Can SUSY Help Explain Quantum Consciousness?

Discover posted an interesting article today about quantum mechanics explaining photosynthesis, smell, antioxidant effectiveness, and (the best part) consciousness.

First, two definitions: Entanglement is the idea that two or more particles at quantum states are linked together, even if there is physical distance between them, in such a way that both would be affected if one were disturbed. Quantum Tunneling is the potential for a particle to (via probabilities related to its wave function) penetrate a barrier that (per classical mechanics) it should not have the energy to penetrate. Because it's impossible to narrow down a particle's energy and its location at the same time, scientists narrow down probable locations to a fuzzy wavepacket: some of the probable locations indicated in the wavepacket exist on the other side of the barrier, meaning that sometimes, the particle is on the other side of the barrier. That's tunneling.
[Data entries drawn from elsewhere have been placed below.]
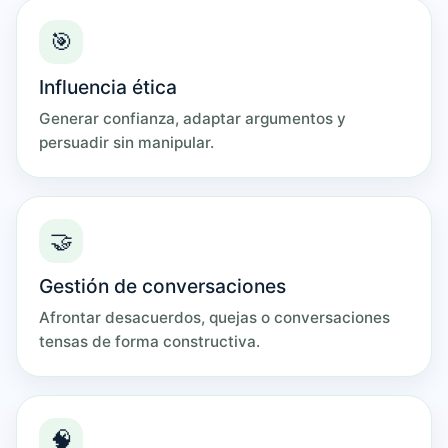
🎯
Influencia ética
Generar confianza, adaptar argumentos y
persuadir sin manipular.
🤝
Gestión de conversaciones
Afrontar desacuerdos, quejas o conversaciones
tensas de forma constructiva.
🧠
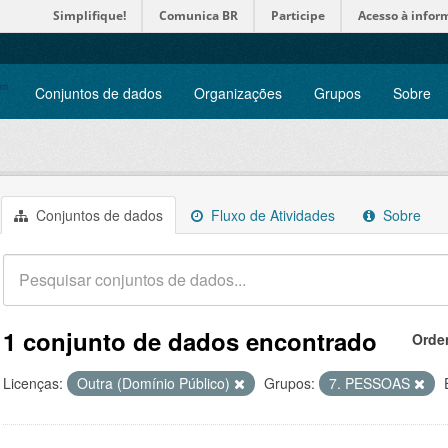
Simplifique!
Comunica BR
Participe
Acesso à infor
Conjuntos de dados
Organizações
Grupos
Sobre
Conjuntos de dados
Fluxo de Atividades
Sobre
1 conjunto de dados encontrado
Orde
Licenças:
Outra (Domínio Público)
Grupos:
7. PESSOAS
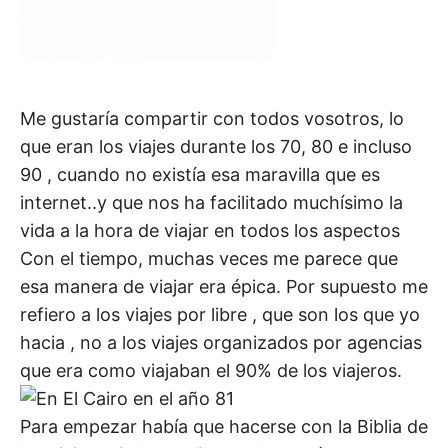
Me gustaría compartir con todos vosotros, lo
que eran los viajes durante los 70, 80 e incluso
90 , cuando no existía esa maravilla que es
internet..y que nos ha facilitado muchísimo la
vida a la hora de viajar en todos los aspectos
Con el tiempo, muchas veces me parece que
esa manera de viajar era épica. Por supuesto me
refiero a los viajes por libre , que son los que yo
hacia , no a los viajes organizados por agencias
que era como viajaban el 90% de los viajeros.
Para empezar había que hacerse con la Biblia de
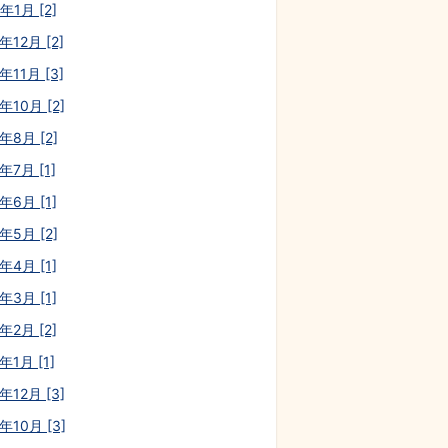
年1月 [2]
年12月 [2]
年11月 [3]
年10月 [2]
年8月 [2]
年7月 [1]
年6月 [1]
年5月 [2]
年4月 [1]
年3月 [1]
年2月 [2]
年1月 [1]
年12月 [3]
年10月 [3]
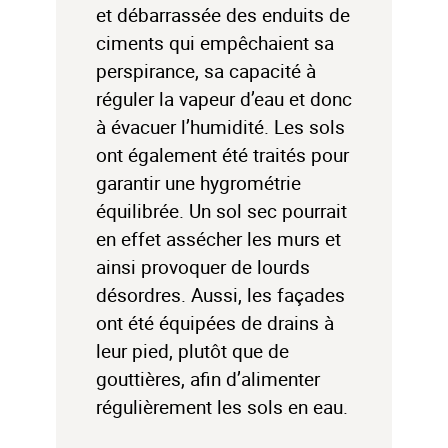
et débarrassée des enduits de
ciments qui empêchaient sa
perspirance, sa capacité à
réguler la vapeur d’eau et donc
à évacuer l’humidité. Les sols
ont également été traités pour
garantir une hygrométrie
équilibrée. Un sol sec pourrait
en effet assécher les murs et
ainsi provoquer de lourds
désordres. Aussi, les façades
ont été équipées de drains à
leur pied, plutôt que de
gouttières, afin d’alimenter
régulièrement les sols en eau.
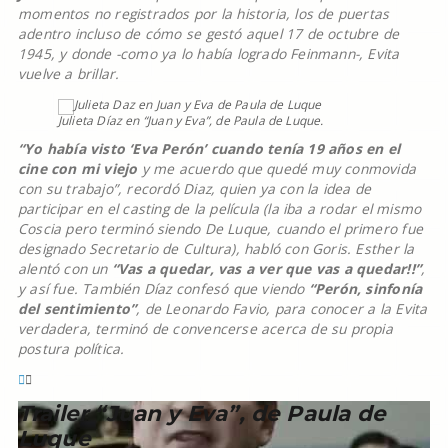
momentos no registrados por la historia, los de puertas
adentro incluso de cómo se gestó aquel 17 de octubre de
1945, y donde -como ya lo había logrado Feinmann-, Evita
vuelve a brillar.
Julieta Díaz en “Juan y Eva”, de Paula de Luque.
“Yo había visto ‘Eva Perón’ cuando tenía 19 años en el
cine con mi viejo
y me acuerdo que quedé muy conmovida
con su trabajo”, recordó Diaz, quien ya con la idea de
participar en el casting de la película (la iba a rodar el mismo
Coscia pero terminó siendo De Luque, cuando el primero fue
designado Secretario de Cultura), habló con Goris. Esther la
alentó con un
“Vas a quedar, vas a ver que vas a quedar!!”
,
y así fue. También Díaz confesó que viendo
“Perón, sinfonía
del sentimiento”
, de Leonardo Favio, para conocer a la Evita
verdadera, terminó de convencerse acerca de su propia
postura política.
Trailer “Juan y Eva”, de Paula de
Luque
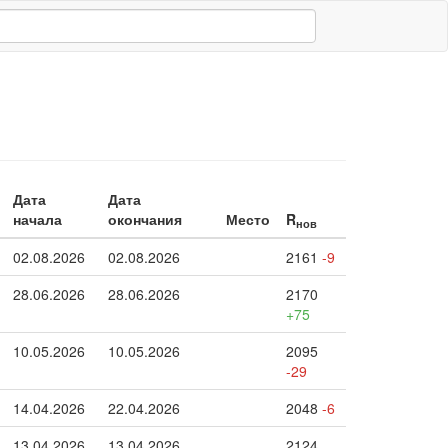
Дата
Дата
начала
окончания
Место
R
нов
02.08.2026
02.08.2026
2161
-9
28.06.2026
28.06.2026
2170
+75
10.05.2026
10.05.2026
2095
-29
14.04.2026
22.04.2026
2048
-6
13.04.2026
13.04.2026
2124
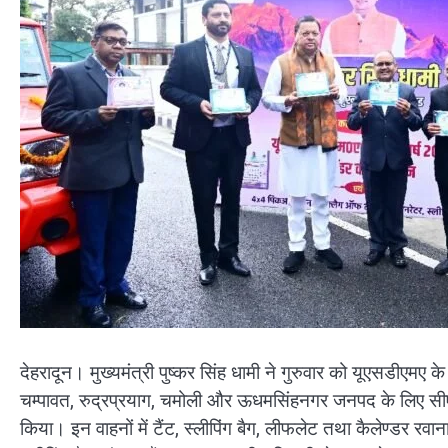
देहरादून। मुख्यमंत्री पुष्कर सिंह धामी ने गुरुवार को यूएसडीएमए
चम्पावत, रुद्रप्रयाग, चमोली और ऊधमसिंहनगर जनपद के लिए सीए
किया। इन वाहनों में टैंट, स्लीपिंग बैग, लीफलेट तथा कैलेण्डर 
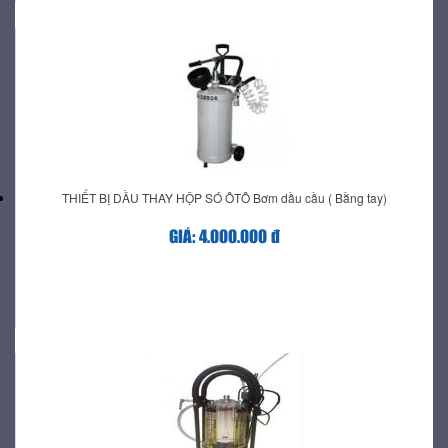
THIẾT BỊ DẦU THAY HỘP SÓ ÔTÔ Bơm dầu cầu ( Bằng tay)
GIÁ: 4.000.000 đ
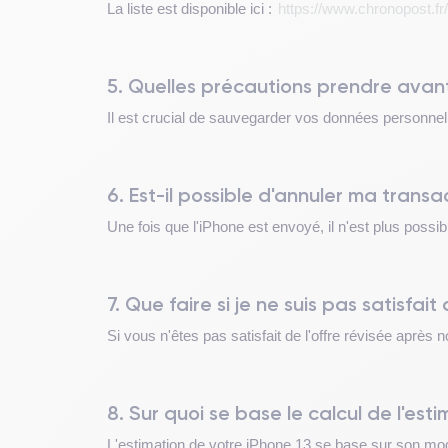
La liste est disponible ici :
https://www.chronopost.fr/
5. Quelles précautions prendre avan
Il est crucial de sauvegarder vos données personnelle
6. Est-il possible d'annuler ma trans
Une fois que l'iPhone est envoyé, il n'est plus possib
7. Que faire si je ne suis pas satisfait 
Si vous n'êtes pas satisfait de l'offre révisée après 
8. Sur quoi se base le calcul de l'es
L'estimation de votre iPhone 13 se base sur son modè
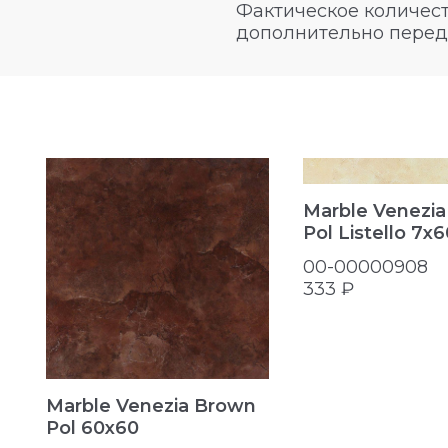
Фактическое количест
дополнительно перед
Marble Venezia
Pol Listello 7x6
00-00000908
333 ₽
Marble Venezia Brown
Pol 60x60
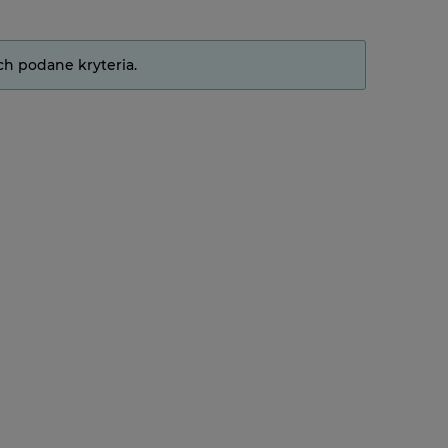
ch podane kryteria.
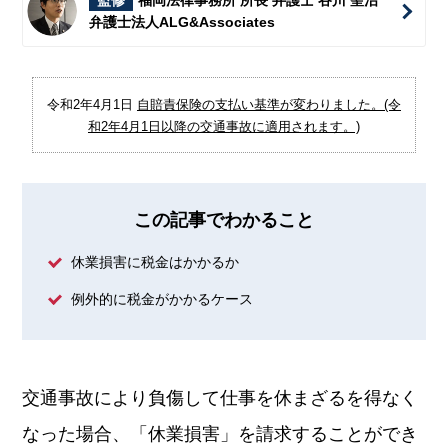
監修
福岡法律事務所 所長 弁護士 谷川 聖治
弁護士法人ALG&Associates
令和2年4月1日
自賠責保険の支払い基準が変わりました。(令
和2年4月1日以降の交通事故に適用されます。)
この記事でわかること
休業損害に税金はかかるか
例外的に税金がかかるケース
交通事故により負傷して仕事を休まざるを得なく
なった場合、「休業損害」を請求することができ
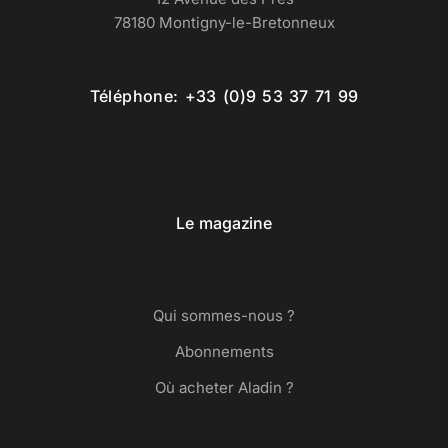
78180 Montigny-le-Bretonneux
Téléphone: +33 (0)9 53 37 71 99
Le magazine
Qui sommes-nous ?
Abonnements
Où acheter Aladin ?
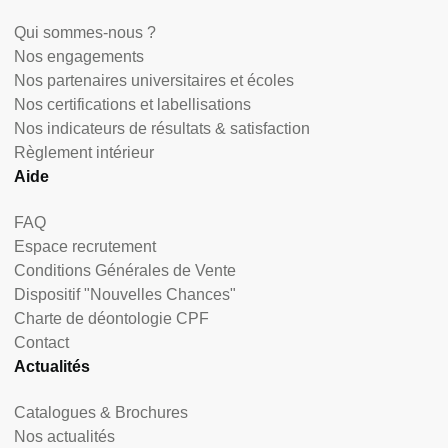
Qui sommes-nous ?
Nos engagements
Nos partenaires universitaires et écoles
Nos certifications et labellisations
Nos indicateurs de résultats & satisfaction
Règlement intérieur
Aide
FAQ
Espace recrutement
Conditions Générales de Vente
Dispositif "Nouvelles Chances"
Charte de déontologie CPF
Contact
Actualités
Catalogues & Brochures
Nos actualités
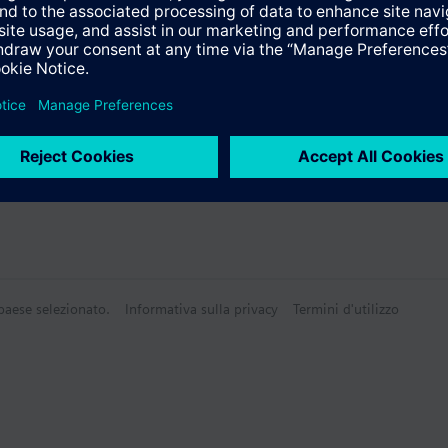
 26 x 77 mm
i
Tecnico
 paese selezionato.
Informativa sulla privacy
Termini d'utilizzo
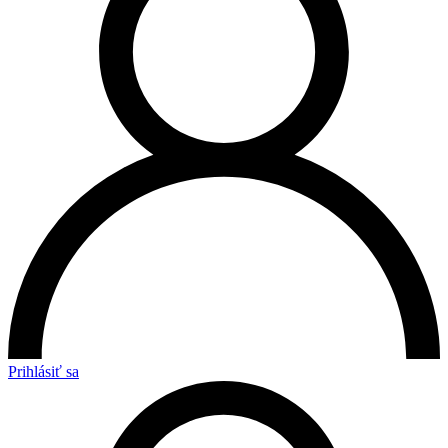
Prihlásiť sa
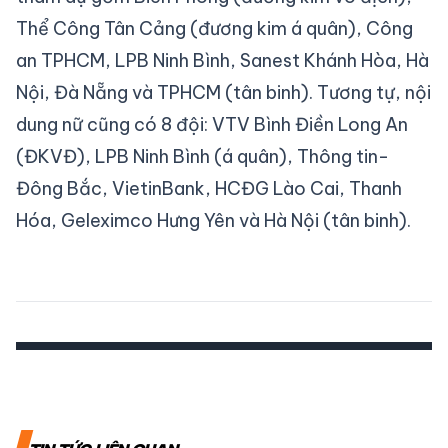
Thể Công Tân Cảng (đương kim á quân), Công
an TPHCM, LPB Ninh Bình, Sanest Khánh Hòa, Hà
Nội, Đà Nẵng và TPHCM (tân binh). Tương tự, nội
dung nữ cũng có 8 đội: VTV Bình Điền Long An
(ĐKVĐ), LPB Ninh Bình (á quân), Thông tin-
Đông Bắc, VietinBank, HCĐG Lào Cai, Thanh
Hóa, Geleximco Hưng Yên và Hà Nội (tân binh).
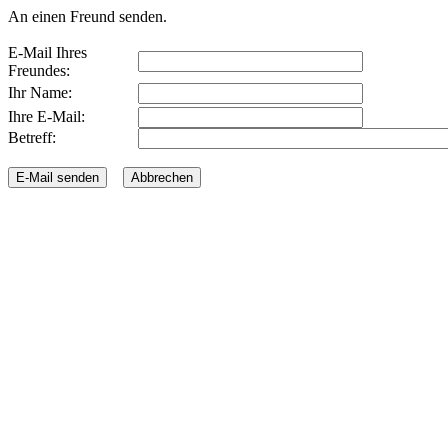
An einen Freund senden.
E-Mail Ihres
Freundes:
Ihr Name:
Ihre E-Mail:
Betreff:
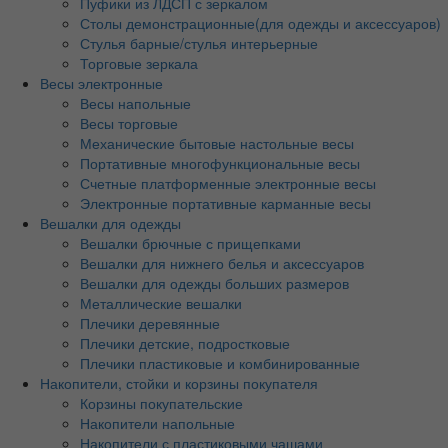
Пуфики из ЛДСП с зеркалом
Столы демонстрационные(для одежды и аксессуаров)
Стулья барные/стулья интерьерные
Торговые зеркала
Весы электронные
Весы напольные
Весы торговые
Механические бытовые настольные весы
Портативные многофункциональные весы
Счетные платформенные электронные весы
Электронные портативные карманные весы
Вешалки для одежды
Вешалки брючные с прищепками
Вешалки для нижнего белья и аксессуаров
Вешалки для одежды больших размеров
Металлические вешалки
Плечики деревянные
Плечики детские, подростковые
Плечики пластиковые и комбинированные
Накопители, стойки и корзины покупателя
Корзины покупательские
Накопители напольные
Накопители с пластиковыми чашами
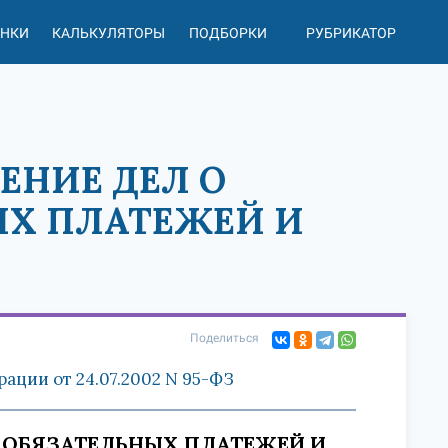
АНКИ
КАЛЬКУЛЯТОРЫ
ПОДБОРКИ
РУБРИКАТОР
РЕНИЕ ДЕЛ О
Х ПЛАТЕЖЕЙ И
Поделиться
ции от 24.07.2002 N 95-ФЗ
И ОБЯЗАТЕЛЬНЫХ ПЛАТЕЖЕЙ И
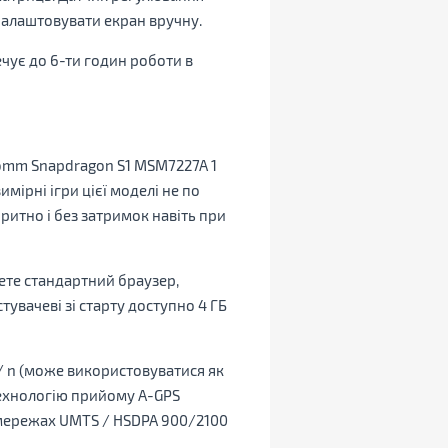
 налаштовувати екран вручну.
чує до 6-ти годин роботи в
omm Snapdragon S1 MSM7227A 1
мірні ігри цієї моделі не по
спритно і без затримок навіть при
йдете стандартний браузер,
тувачеві зі старту доступно 4 ГБ
/ n (може використовуватися як
у технологію прийому A-GPS
в мережах UMTS / HSDPA 900/2100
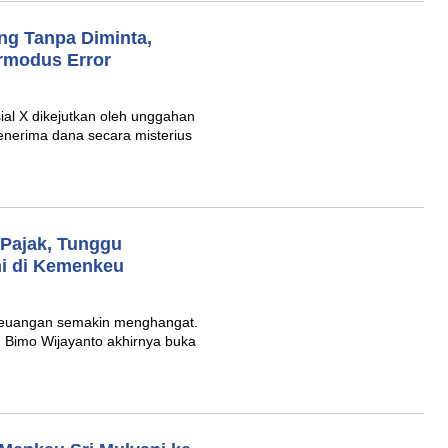
ng Tanpa Diminta,
rmodus Error
al X dikejutkan oleh unggahan
enerima dana secara misterius
 Pajak, Tunggu
ani di Kemenkeu
Keuangan semakin menghangat.
, Bimo Wijayanto akhirnya buka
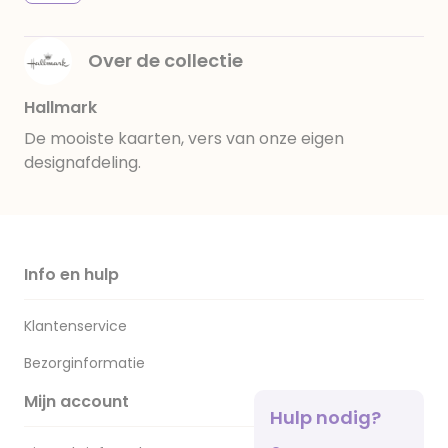
Over de collectie
Hallmark
De mooiste kaarten, vers van onze eigen
designafdeling.
Info en hulp
Klantenservice
Bezorginformatie
Mijn account
Hulp nodig?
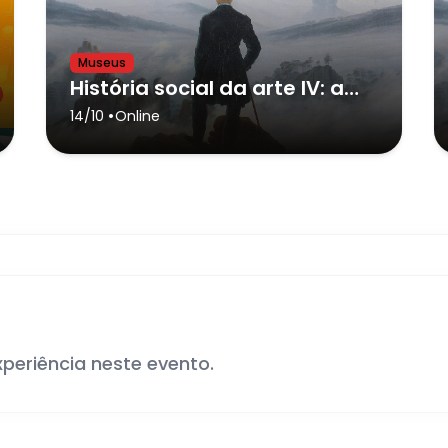
Museus
História social da arte IV: a dualidade Clássico vs. Romântico
•
14/10
Online
xperiência neste evento.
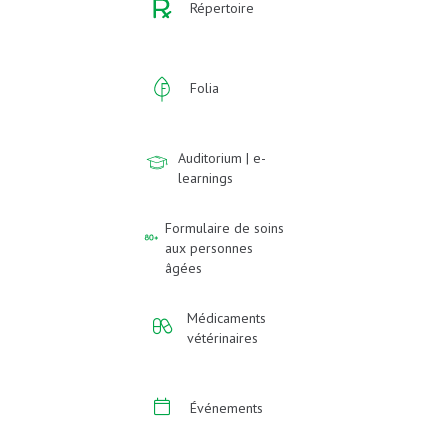
Répertoire
Folia
Auditorium | e-
learnings
Formulaire de soins
aux personnes
âgées
Médicaments
vétérinaires
Événements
Back to the brain. Tunneling and entanglement explain (theoretically) how neurons generate a consciousness field; Stuart Hameroff, director of the Center for Consciousness Studies at the University of Arizona, is paraphrased in the article: "Each section of the constantly shifting [neuron] system has an impact on other sections, potentially via quantum entanglement, leading to a dynamic quantum-mechanical dance. It is in this faster-than-light subatomic communication that consciousness is born." This is good stuff (and a continuation of theories that Evan Walker postulated in the 1970s), but what I want to know is how SUSY (supersymmetry) gets involved. If the Lie group SO(10) consists of rotations in ten-dimensional space, could particles tunnel in and out of plack-sized dimensions (or Calabi-Yau spaces?) in a way that could affect quantum consciousness? Sentience is tricky; Leonard Susskind himself answered a question I posed to him in an email by saying, "Probably the biggest mystery in science (at least for me) is the connection between physics and the mind."

The thing is, much like the standard model before the (hypothetical) unified theory, it feels right that the answers are within reach: so many cultures and disciplines over thousands of years have hinted at transcendence; the pineal gland has yet to reveal its secrets; psychokinesis suggests consciousness is a type of force field; Aldous Huxley wrote in The Doors of Perception that "To be shaken out of the ruts of ordinary perception, to be shown for a few timeless hours the outer and inner world, not as they appear to an animal obsessed with survival or to a human being obsessed with words and notions, but as they are apprehended, directly and unconditionally, by Mind At Large— this is an experience of inestimable value to everyone and especially to the intellectual."

Somehow, "extraordinary perception" must* have a quantum explanation; the Mind At Large must have something to do with supersymmetry. Nature is just too clever for it to be otherwise.

*Remember, I'm just pontificating--I'll leave the down-and-dirty analysis to real scientists.